§ **PROBLEM TO SOLVE**: Search the data below for the string "Draw". Extract every line that contains it.

Collected data entries
-- Opening Marker --
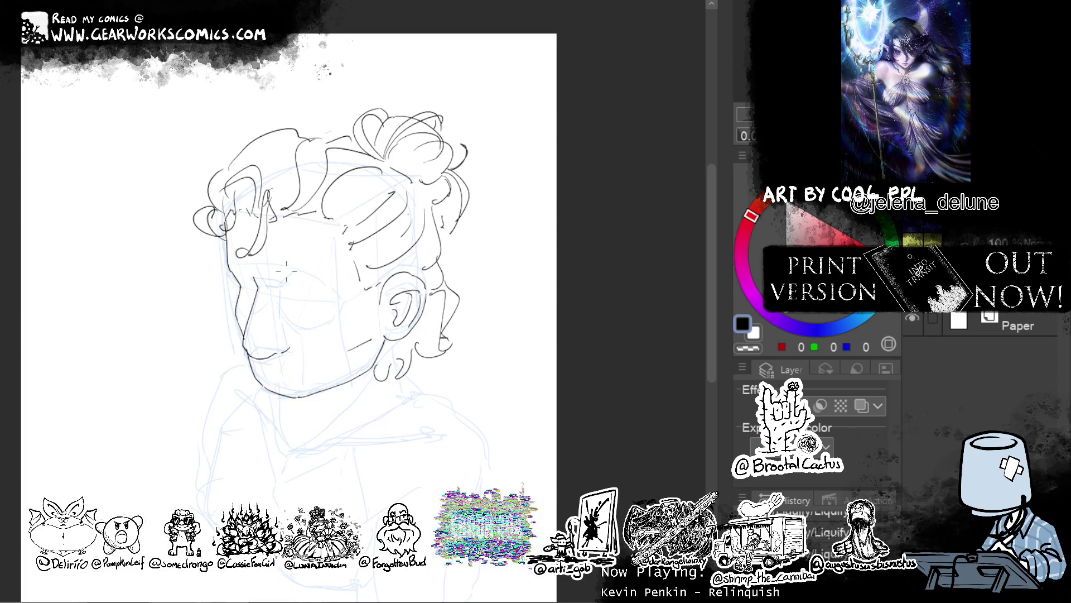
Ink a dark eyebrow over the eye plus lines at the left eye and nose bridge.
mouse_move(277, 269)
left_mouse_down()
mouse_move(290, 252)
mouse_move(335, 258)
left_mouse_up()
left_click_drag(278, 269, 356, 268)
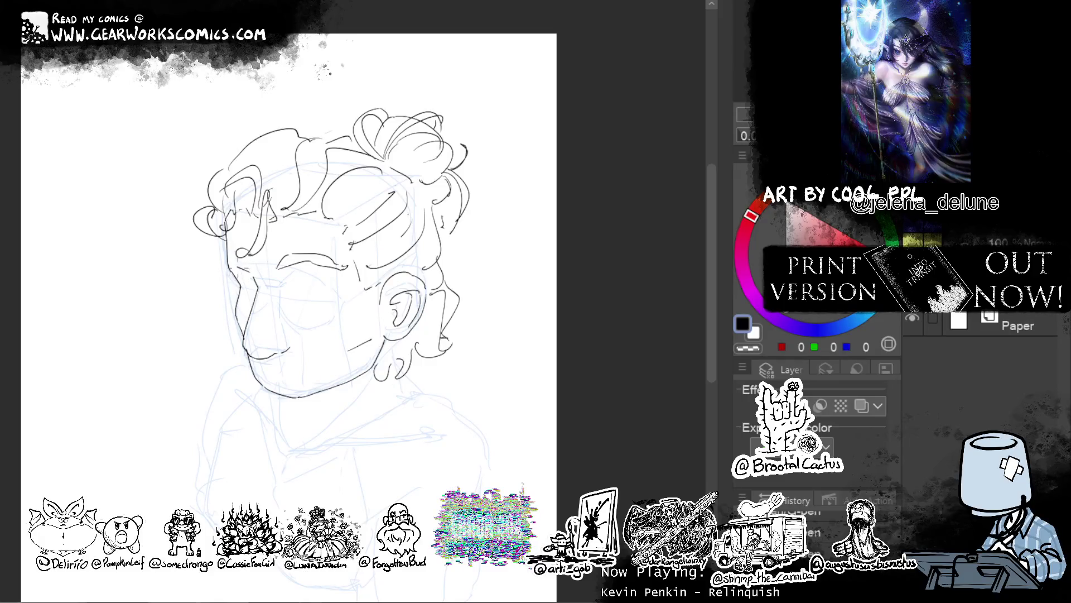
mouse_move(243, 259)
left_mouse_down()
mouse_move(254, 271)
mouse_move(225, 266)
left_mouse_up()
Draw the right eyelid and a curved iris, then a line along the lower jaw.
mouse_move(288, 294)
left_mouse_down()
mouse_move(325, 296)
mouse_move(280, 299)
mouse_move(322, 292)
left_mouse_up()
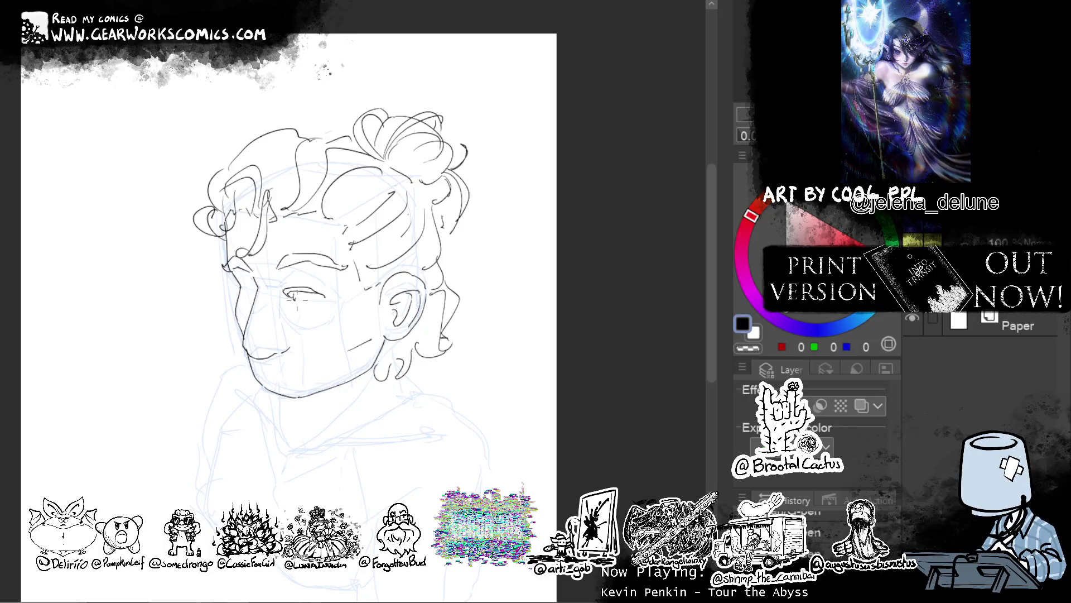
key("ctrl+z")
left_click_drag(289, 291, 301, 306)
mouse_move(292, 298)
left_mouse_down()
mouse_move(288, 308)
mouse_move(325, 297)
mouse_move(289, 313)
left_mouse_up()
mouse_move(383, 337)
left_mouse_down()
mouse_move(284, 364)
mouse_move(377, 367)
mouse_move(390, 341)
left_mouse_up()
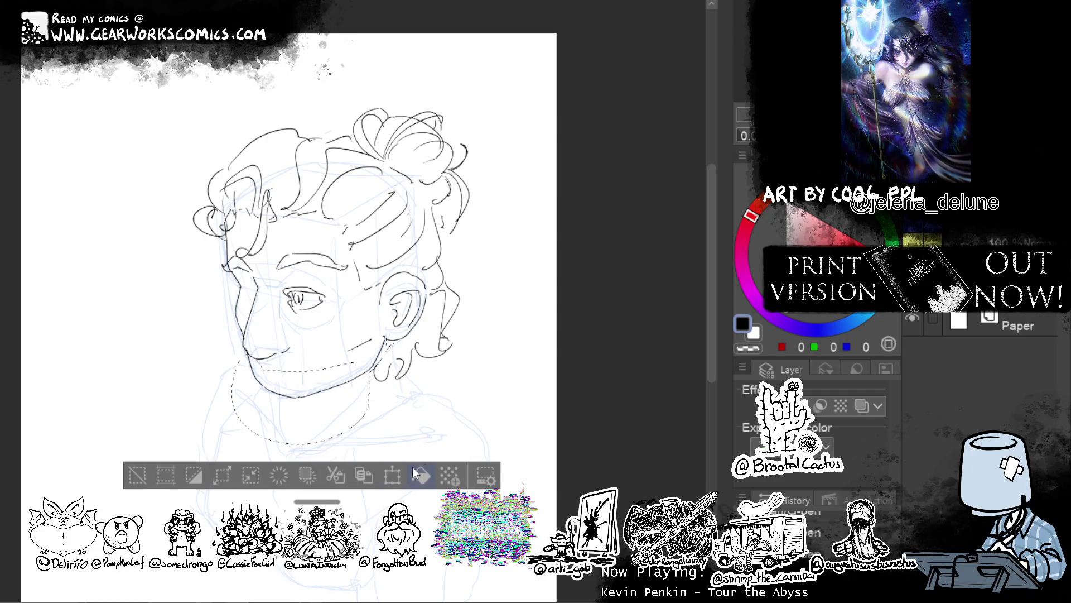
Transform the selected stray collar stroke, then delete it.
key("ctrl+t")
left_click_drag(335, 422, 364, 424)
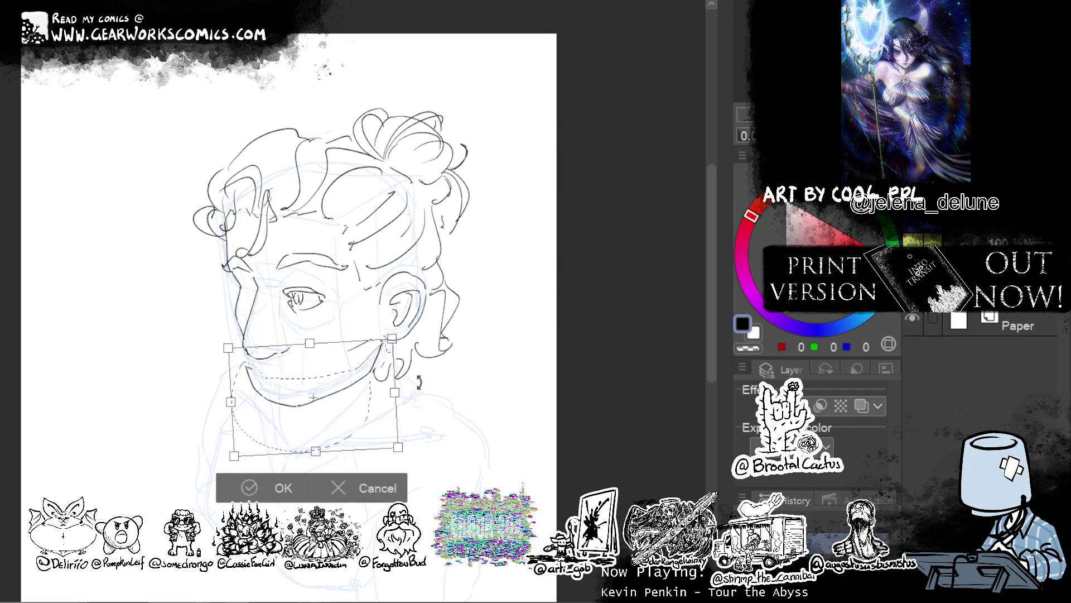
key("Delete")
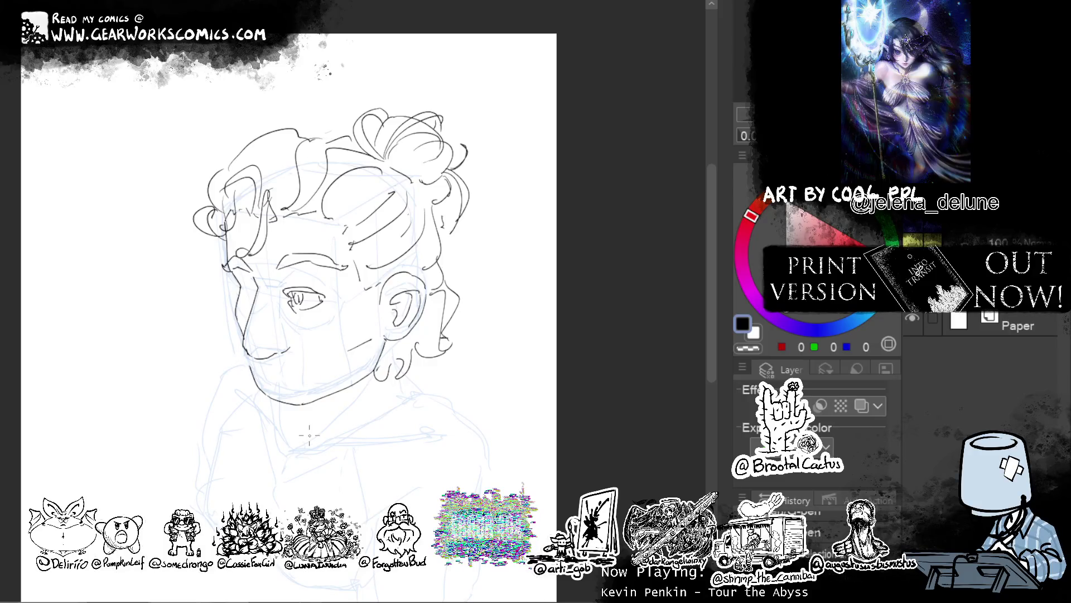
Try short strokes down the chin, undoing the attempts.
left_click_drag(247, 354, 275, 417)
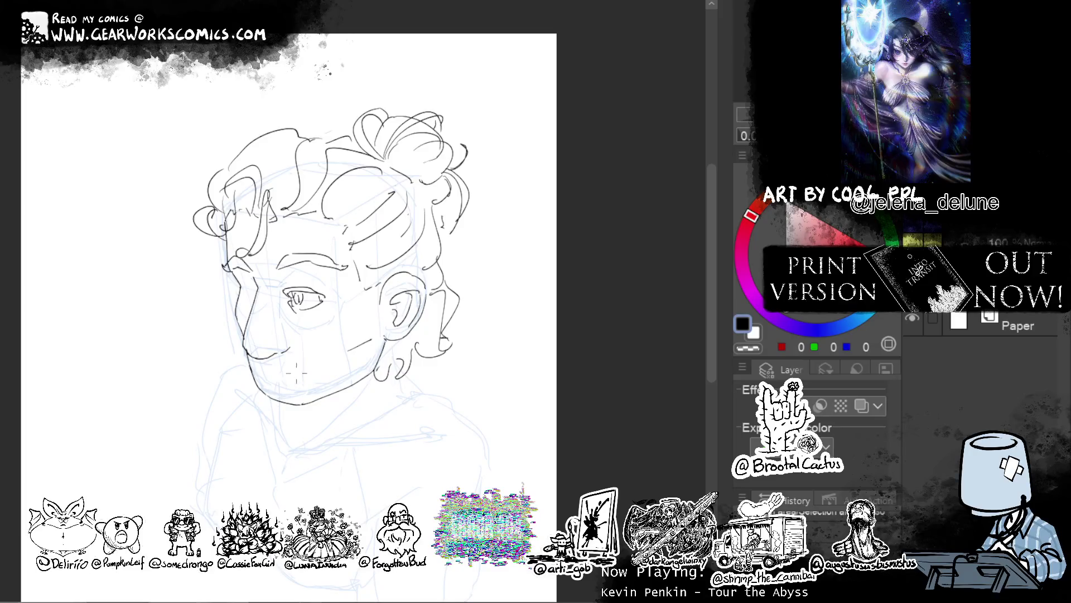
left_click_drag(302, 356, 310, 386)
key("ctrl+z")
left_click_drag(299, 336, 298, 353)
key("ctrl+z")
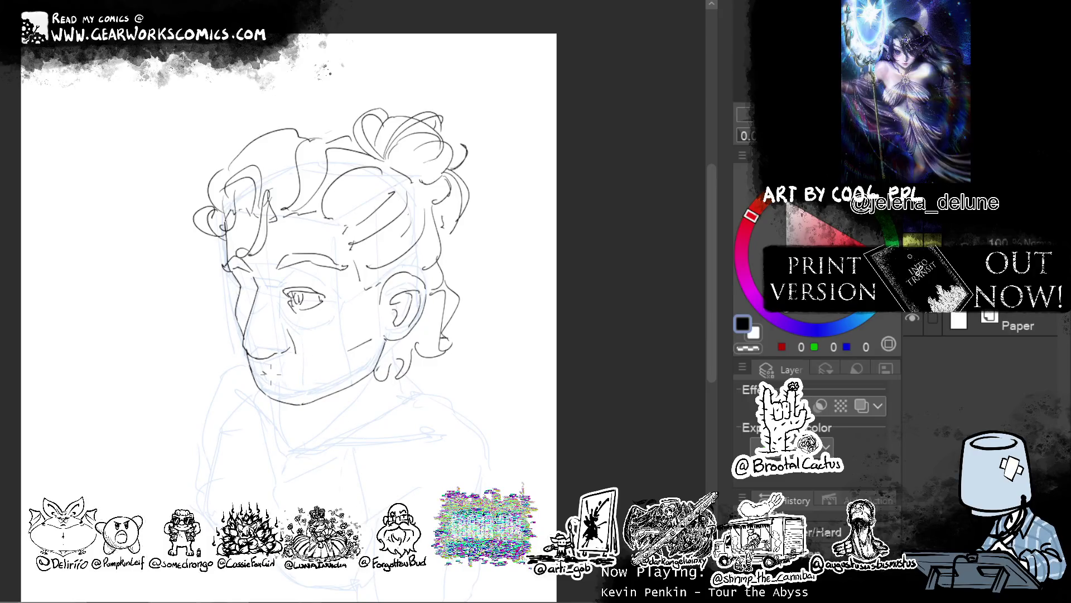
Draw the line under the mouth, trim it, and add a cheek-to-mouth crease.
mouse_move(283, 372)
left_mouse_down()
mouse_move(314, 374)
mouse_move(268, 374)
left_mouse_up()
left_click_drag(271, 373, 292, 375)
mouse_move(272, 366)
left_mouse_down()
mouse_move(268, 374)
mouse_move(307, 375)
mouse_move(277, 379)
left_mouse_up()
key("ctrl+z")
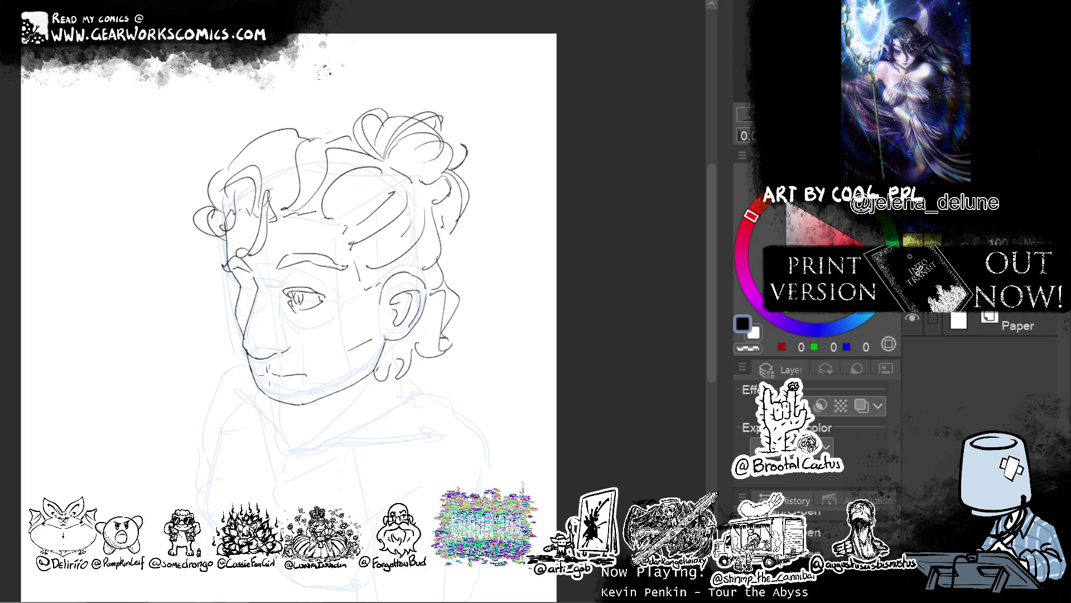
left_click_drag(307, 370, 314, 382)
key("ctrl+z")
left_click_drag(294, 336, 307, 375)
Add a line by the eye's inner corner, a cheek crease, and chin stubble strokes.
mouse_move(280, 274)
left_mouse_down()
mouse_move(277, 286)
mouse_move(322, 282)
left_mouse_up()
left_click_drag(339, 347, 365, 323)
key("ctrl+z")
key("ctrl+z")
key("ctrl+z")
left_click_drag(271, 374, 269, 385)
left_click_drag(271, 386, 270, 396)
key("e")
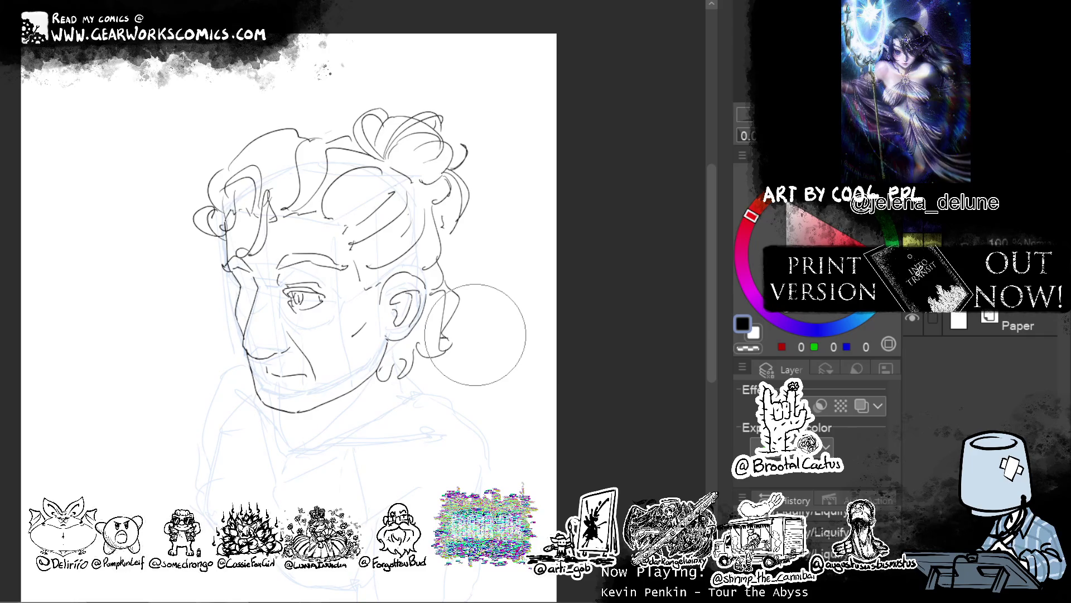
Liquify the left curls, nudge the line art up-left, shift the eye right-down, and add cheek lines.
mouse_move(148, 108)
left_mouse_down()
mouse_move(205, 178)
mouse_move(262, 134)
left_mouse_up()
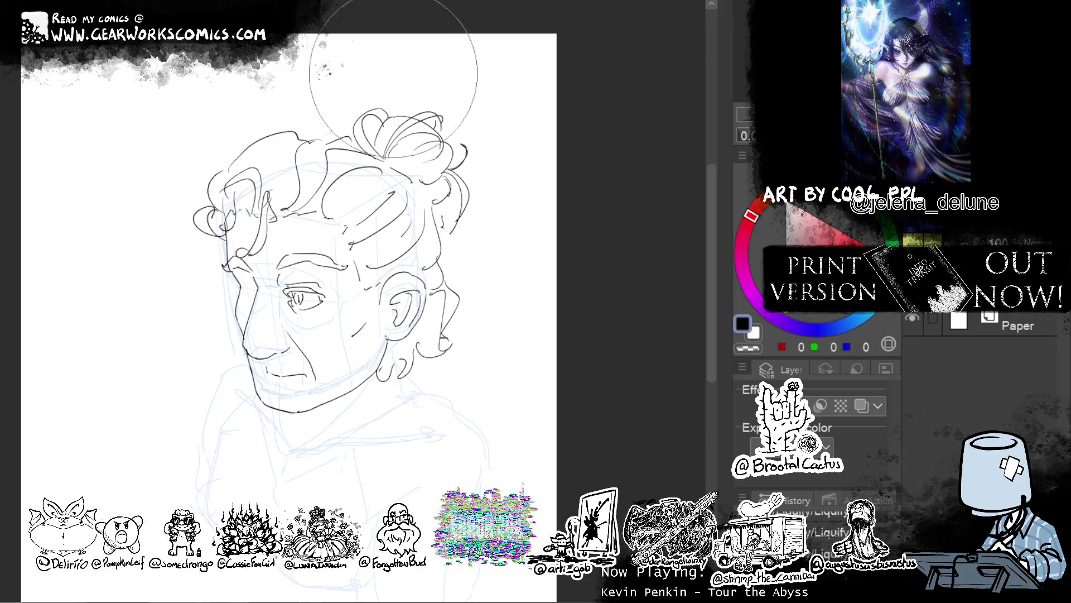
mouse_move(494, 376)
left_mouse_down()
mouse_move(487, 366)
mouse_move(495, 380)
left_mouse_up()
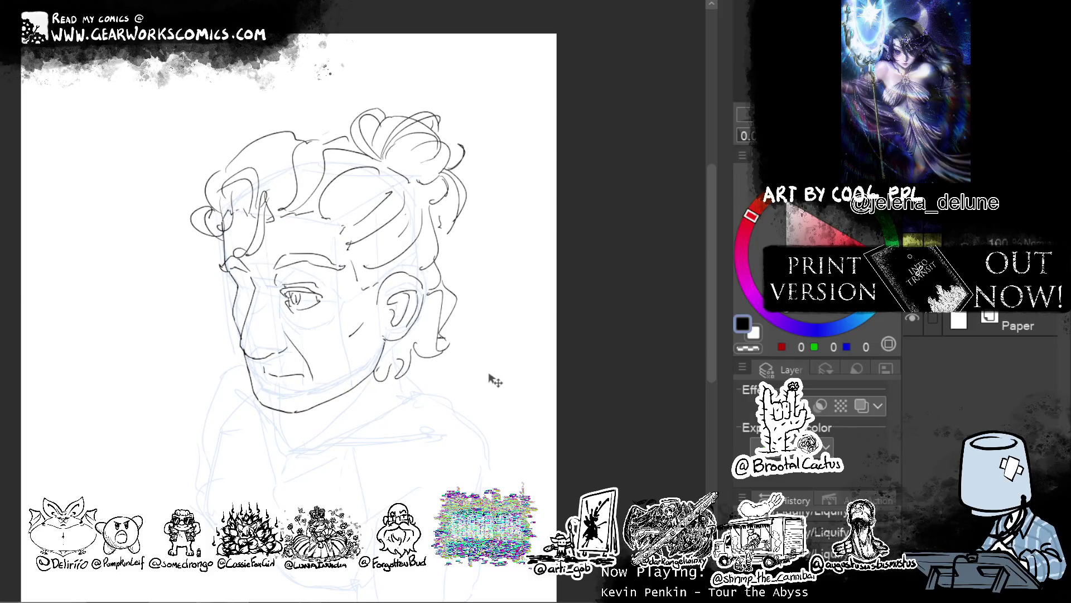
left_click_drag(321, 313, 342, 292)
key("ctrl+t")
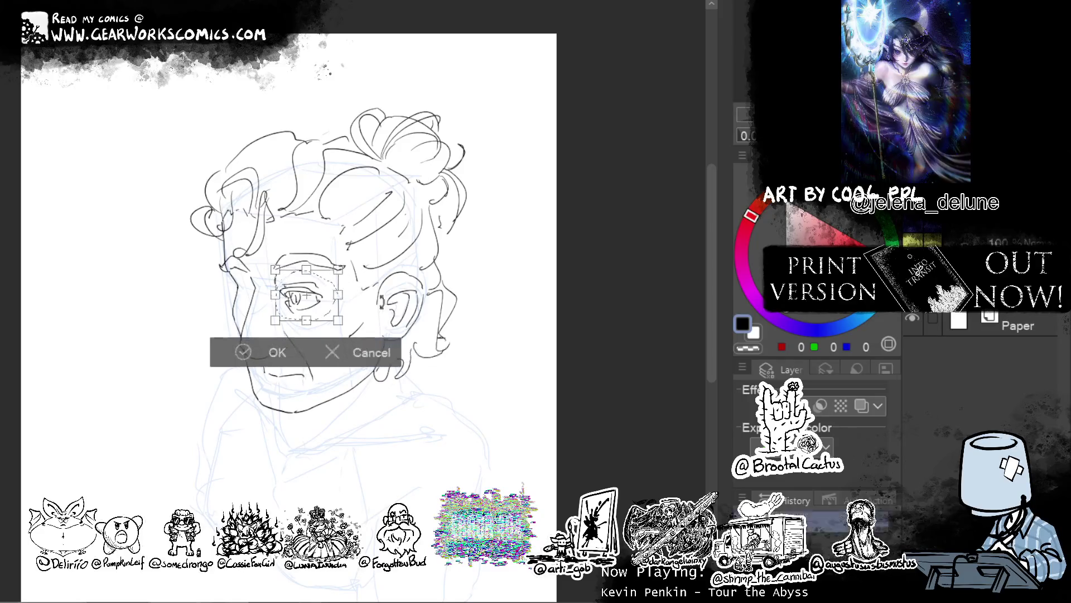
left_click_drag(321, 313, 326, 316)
-- Closing Marker --
§ **RESULT OF THE EXERCISE**:
Draw the right eyelid and a curved iris, then a line along the lower jaw.
Draw the line under the mouth, trim it, and add a cheek-to-mouth crease.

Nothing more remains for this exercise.